ASSESSING OUR ARCHITECTURE: On Monday, Jerome profiled Mark Lamster, the new Dallas Morning News architecture critic. And today, we hear from the man himself as he puts forth some of his ideas on architecture on dallasnews.com. In a nutshell, he describes cities as “overlapping and superimposed networks.” Hard networks like infrastructure and soft networks like social circles. “The city’s health is determined by nothing so much as cooperation among these networks,” he writes. “When they work in concert, say, in the making of Klyde Warren Park, the whole city benefits. When they don’t, the result is balkanization that manifests itself both physically and socially. This is Dallas’ biggest urban problem, and all the genius architecture in the world won’t repair it.”
SINGING AND SUDS: This weekend’s Untapped Festival in Fort Worth features a lineup of local and national acts, as well as 60 breweries pouring more than 200 beers. Sarah Jaffe, Justin Townes Earle, the Orbans and others are on the bill. Sounds great, right? And for something like this to come together, it takes a lot of cooperation. Preston Jones previews the event on dfw.com and writes about how Spune Productions, Panther Island Pavilion and pastemagazine.com came together to make it happen.

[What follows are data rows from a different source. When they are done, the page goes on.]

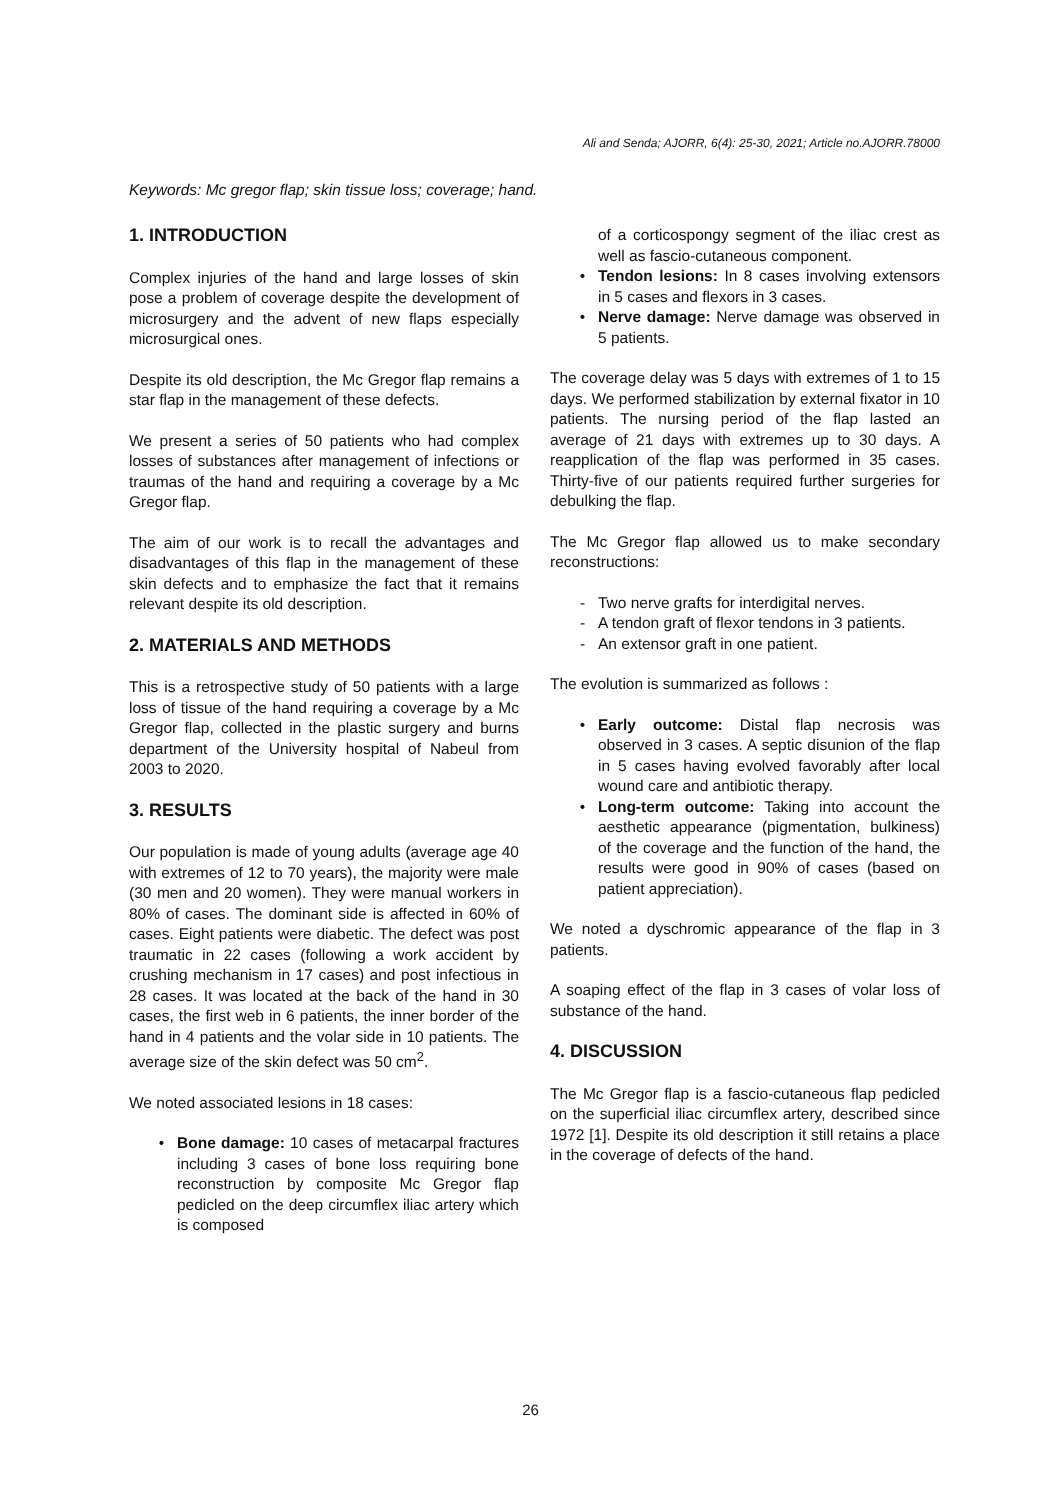Ali and Senda; AJORR, 6(4): 25-30, 2021; Article no.AJORR.78000
Keywords: Mc gregor flap; skin tissue loss; coverage; hand.
1. INTRODUCTION
Complex injuries of the hand and large losses of skin pose a problem of coverage despite the development of microsurgery and the advent of new flaps especially microsurgical ones.
Despite its old description, the Mc Gregor flap remains a star flap in the management of these defects.
We present a series of 50 patients who had complex losses of substances after management of infections or traumas of the hand and requiring a coverage by a Mc Gregor flap.
The aim of our work is to recall the advantages and disadvantages of this flap in the management of these skin defects and to emphasize the fact that it remains relevant despite its old description.
2. MATERIALS AND METHODS
This is a retrospective study of 50 patients with a large loss of tissue of the hand requiring a coverage by a Mc Gregor flap, collected in the plastic surgery and burns department of the University hospital of Nabeul from 2003 to 2020.
3. RESULTS
Our population is made of young adults (average age 40 with extremes of 12 to 70 years), the majority were male (30 men and 20 women). They were manual workers in 80% of cases. The dominant side is affected in 60% of cases. Eight patients were diabetic. The defect was post traumatic in 22 cases (following a work accident by crushing mechanism in 17 cases) and post infectious in 28 cases. It was located at the back of the hand in 30 cases, the first web in 6 patients, the inner border of the hand in 4 patients and the volar side in 10 patients. The average size of the skin defect was 50 cm<sup>2</sup>.
We noted associated lesions in 18 cases:
Bone damage: 10 cases of metacarpal fractures including 3 cases of bone loss requiring bone reconstruction by composite Mc Gregor flap pedicled on the deep circumflex iliac artery which is composed
of a corticospongy segment of the iliac crest as well as fascio-cutaneous component.
Tendon lesions: In 8 cases involving extensors in 5 cases and flexors in 3 cases.
Nerve damage: Nerve damage was observed in 5 patients.
The coverage delay was 5 days with extremes of 1 to 15 days. We performed stabilization by external fixator in 10 patients. The nursing period of the flap lasted an average of 21 days with extremes up to 30 days. A reapplication of the flap was performed in 35 cases. Thirty-five of our patients required further surgeries for debulking the flap.
The Mc Gregor flap allowed us to make secondary reconstructions:
Two nerve grafts for interdigital nerves.
A tendon graft of flexor tendons in 3 patients.
An extensor graft in one patient.
The evolution is summarized as follows :
Early outcome: Distal flap necrosis was observed in 3 cases. A septic disunion of the flap in 5 cases having evolved favorably after local wound care and antibiotic therapy.
Long-term outcome: Taking into account the aesthetic appearance (pigmentation, bulkiness) of the coverage and the function of the hand, the results were good in 90% of cases (based on patient appreciation).
We noted a dyschromic appearance of the flap in 3 patients.
A soaping effect of the flap in 3 cases of volar loss of substance of the hand.
4. DISCUSSION
The Mc Gregor flap is a fascio-cutaneous flap pedicled on the superficial iliac circumflex artery, described since 1972 [1]. Despite its old description it still retains a place in the coverage of defects of the hand.
26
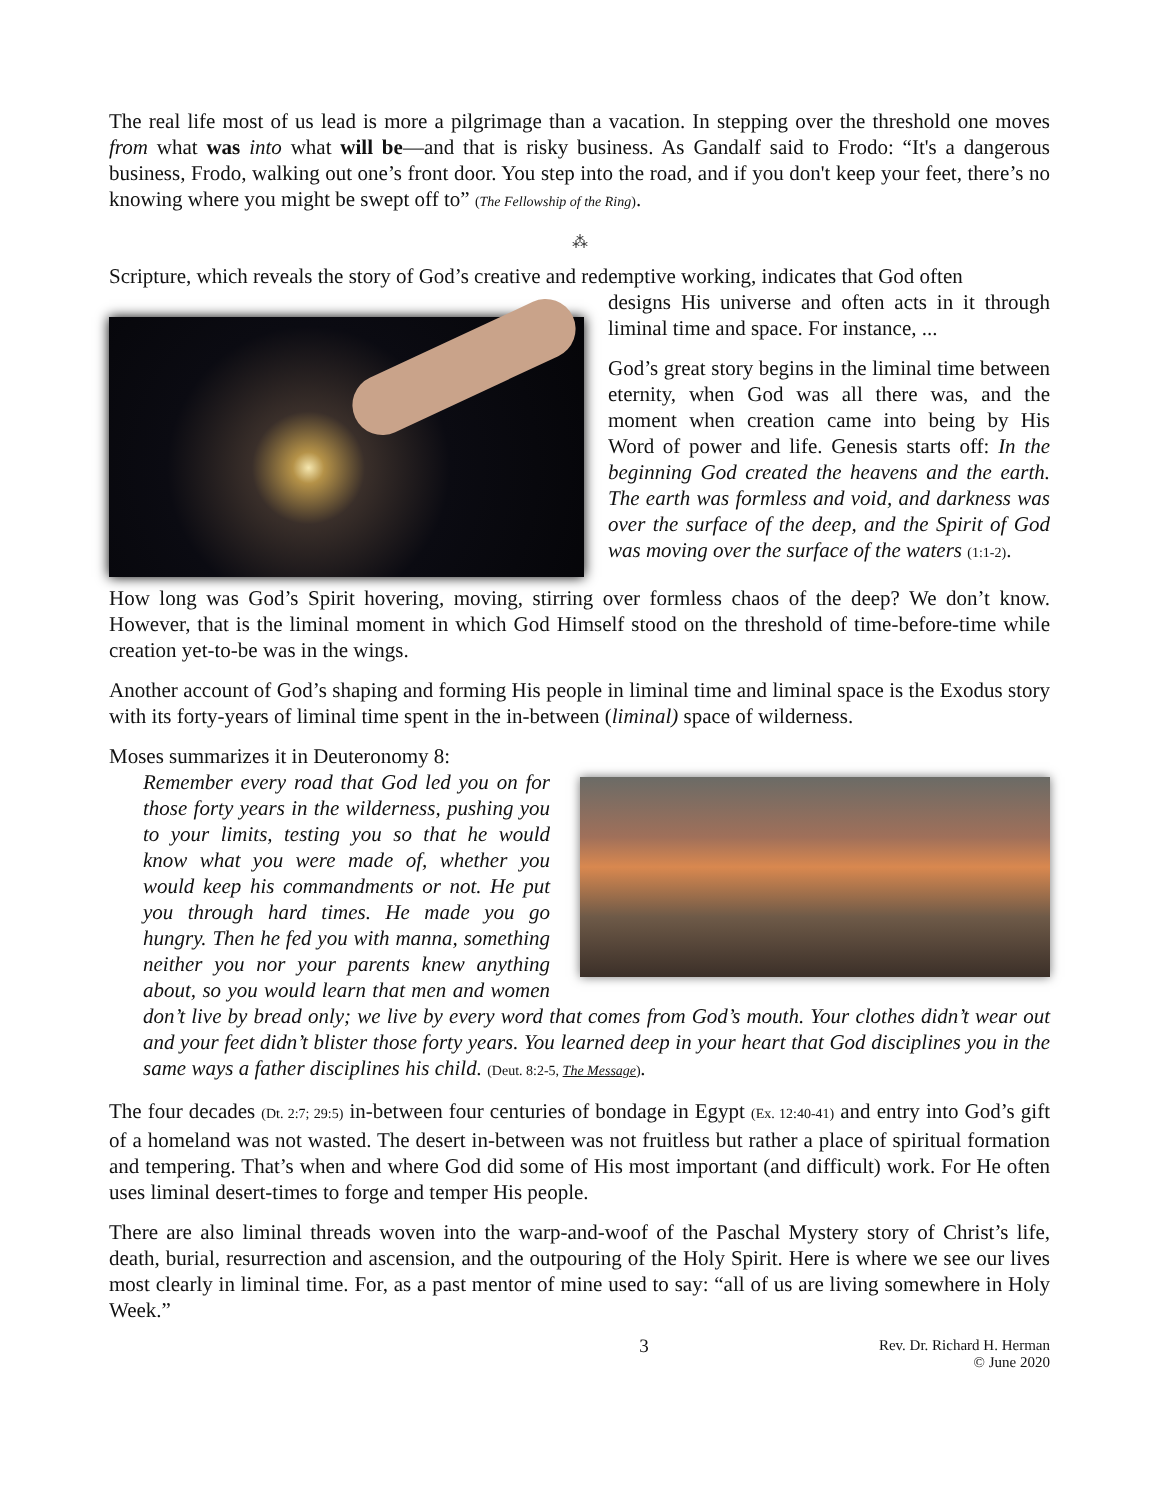The real life most of us lead is more a pilgrimage than a vacation. In stepping over the threshold one moves from what was into what will be—and that is risky business. As Gandalf said to Frodo: “It's a dangerous business, Frodo, walking out one’s front door. You step into the road, and if you don't keep your feet, there’s no knowing where you might be swept off to” (The Fellowship of the Ring).
⁂
Scripture, which reveals the story of God’s creative and redemptive working, indicates that God often
designs His universe and often acts in it through liminal time and space. For instance, ...
God’s great story begins in the liminal time between eternity, when God was all there was, and the moment when creation came into being by His Word of power and life. Genesis starts off: In the beginning God created the heavens and the earth. The earth was formless and void, and darkness was over the surface of the deep, and the Spirit of God was moving over the surface of the waters (1:1-2).
How long was God’s Spirit hovering, moving, stirring over formless chaos of the deep? We don’t know. However, that is the liminal moment in which God Himself stood on the threshold of time-before-time while creation yet-to-be was in the wings.
Another account of God’s shaping and forming His people in liminal time and liminal space is the Exodus story with its forty-years of liminal time spent in the in-between (liminal) space of wilderness.
Moses summarizes it in Deuteronomy 8:
Remember every road that God led you on for those forty years in the wilderness, pushing you to your limits, testing you so that he would know what you were made of, whether you would keep his commandments or not. He put you through hard times. He made you go hungry. Then he fed you with manna, something neither you nor your parents knew anything about, so you would learn that men and women don’t live by bread only; we live by every word that comes from God’s mouth. Your clothes didn’t wear out and your feet didn’t blister those forty years. You learned deep in your heart that God disciplines you in the same ways a father disciplines his child. (Deut. 8:2-5, The Message).
The four decades (Dt. 2:7; 29:5) in-between four centuries of bondage in Egypt (Ex. 12:40-41) and entry into God’s gift of a homeland was not wasted. The desert in-between was not fruitless but rather a place of spiritual formation and tempering. That’s when and where God did some of His most important (and difficult) work. For He often uses liminal desert-times to forge and temper His people.
There are also liminal threads woven into the warp-and-woof of the Paschal Mystery story of Christ’s life, death, burial, resurrection and ascension, and the outpouring of the Holy Spirit. Here is where we see our lives most clearly in liminal time. For, as a past mentor of mine used to say: “all of us are living somewhere in Holy Week.”
3 Rev. Dr. Richard H. Herman
© June 2020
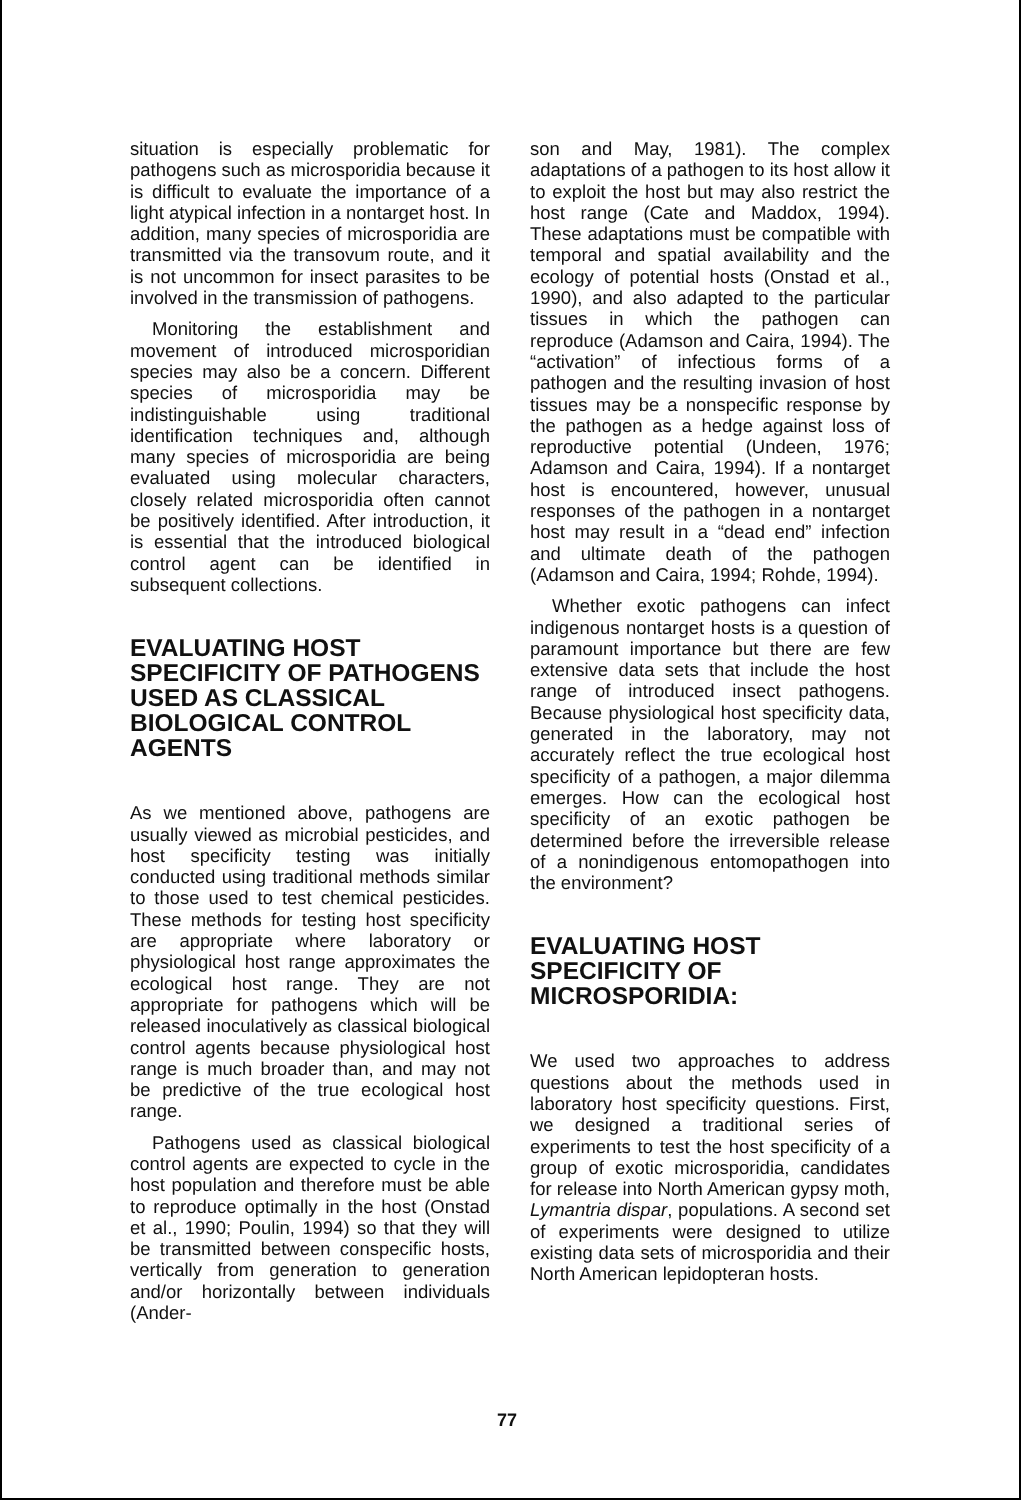situation is especially problematic for pathogens such as microsporidia because it is difficult to evaluate the importance of a light atypical infection in a nontarget host. In addition, many species of microsporidia are transmitted via the transovum route, and it is not uncommon for insect parasites to be involved in the transmission of pathogens.
Monitoring the establishment and movement of introduced microsporidian species may also be a concern. Different species of microsporidia may be indistinguishable using traditional identification techniques and, although many species of microsporidia are being evaluated using molecular characters, closely related microsporidia often cannot be positively identified. After introduction, it is essential that the introduced biological control agent can be identified in subsequent collections.
EVALUATING HOST SPECIFICITY OF PATHOGENS USED AS CLASSICAL BIOLOGICAL CONTROL AGENTS
As we mentioned above, pathogens are usually viewed as microbial pesticides, and host specificity testing was initially conducted using traditional methods similar to those used to test chemical pesticides. These methods for testing host specificity are appropriate where laboratory or physiological host range approximates the ecological host range. They are not appropriate for pathogens which will be released inoculatively as classical biological control agents because physiological host range is much broader than, and may not be predictive of the true ecological host range.
Pathogens used as classical biological control agents are expected to cycle in the host population and therefore must be able to reproduce optimally in the host (Onstad et al., 1990; Poulin, 1994) so that they will be transmitted between conspecific hosts, vertically from generation to generation and/or horizontally between individuals (Ander-
son and May, 1981). The complex adaptations of a pathogen to its host allow it to exploit the host but may also restrict the host range (Cate and Maddox, 1994). These adaptations must be compatible with temporal and spatial availability and the ecology of potential hosts (Onstad et al., 1990), and also adapted to the particular tissues in which the pathogen can reproduce (Adamson and Caira, 1994). The “activation” of infectious forms of a pathogen and the resulting invasion of host tissues may be a nonspecific response by the pathogen as a hedge against loss of reproductive potential (Undeen, 1976; Adamson and Caira, 1994). If a nontarget host is encountered, however, unusual responses of the pathogen in a nontarget host may result in a “dead end” infection and ultimate death of the pathogen (Adamson and Caira, 1994; Rohde, 1994).
Whether exotic pathogens can infect indigenous nontarget hosts is a question of paramount importance but there are few extensive data sets that include the host range of introduced insect pathogens. Because physiological host specificity data, generated in the laboratory, may not accurately reflect the true ecological host specificity of a pathogen, a major dilemma emerges. How can the ecological host specificity of an exotic pathogen be determined before the irreversible release of a nonindigenous entomopathogen into the environment?
EVALUATING HOST SPECIFICITY OF MICROSPORIDIA:
We used two approaches to address questions about the methods used in laboratory host specificity questions. First, we designed a traditional series of experiments to test the host specificity of a group of exotic microsporidia, candidates for release into North American gypsy moth, Lymantria dispar, populations. A second set of experiments were designed to utilize existing data sets of microsporidia and their North American lepidopteran hosts.
77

SPACED OUT: The Dallas Contemporary is currently hosting shows by Walter Van Beirendonck, John Pomara and graffiti artist Soner. And for artists exhibiting at the Contemporary, how they fill the space is almost as important as what they fill it with. “The Dallas Contemporary is a hangar and tends to dwarf anything smaller than a DC-10 that’s parked there,” is how Bill Davenport begins his post on the three shows on glasstire.com. Plenty of pictures of each artist’s efforts are also on the site.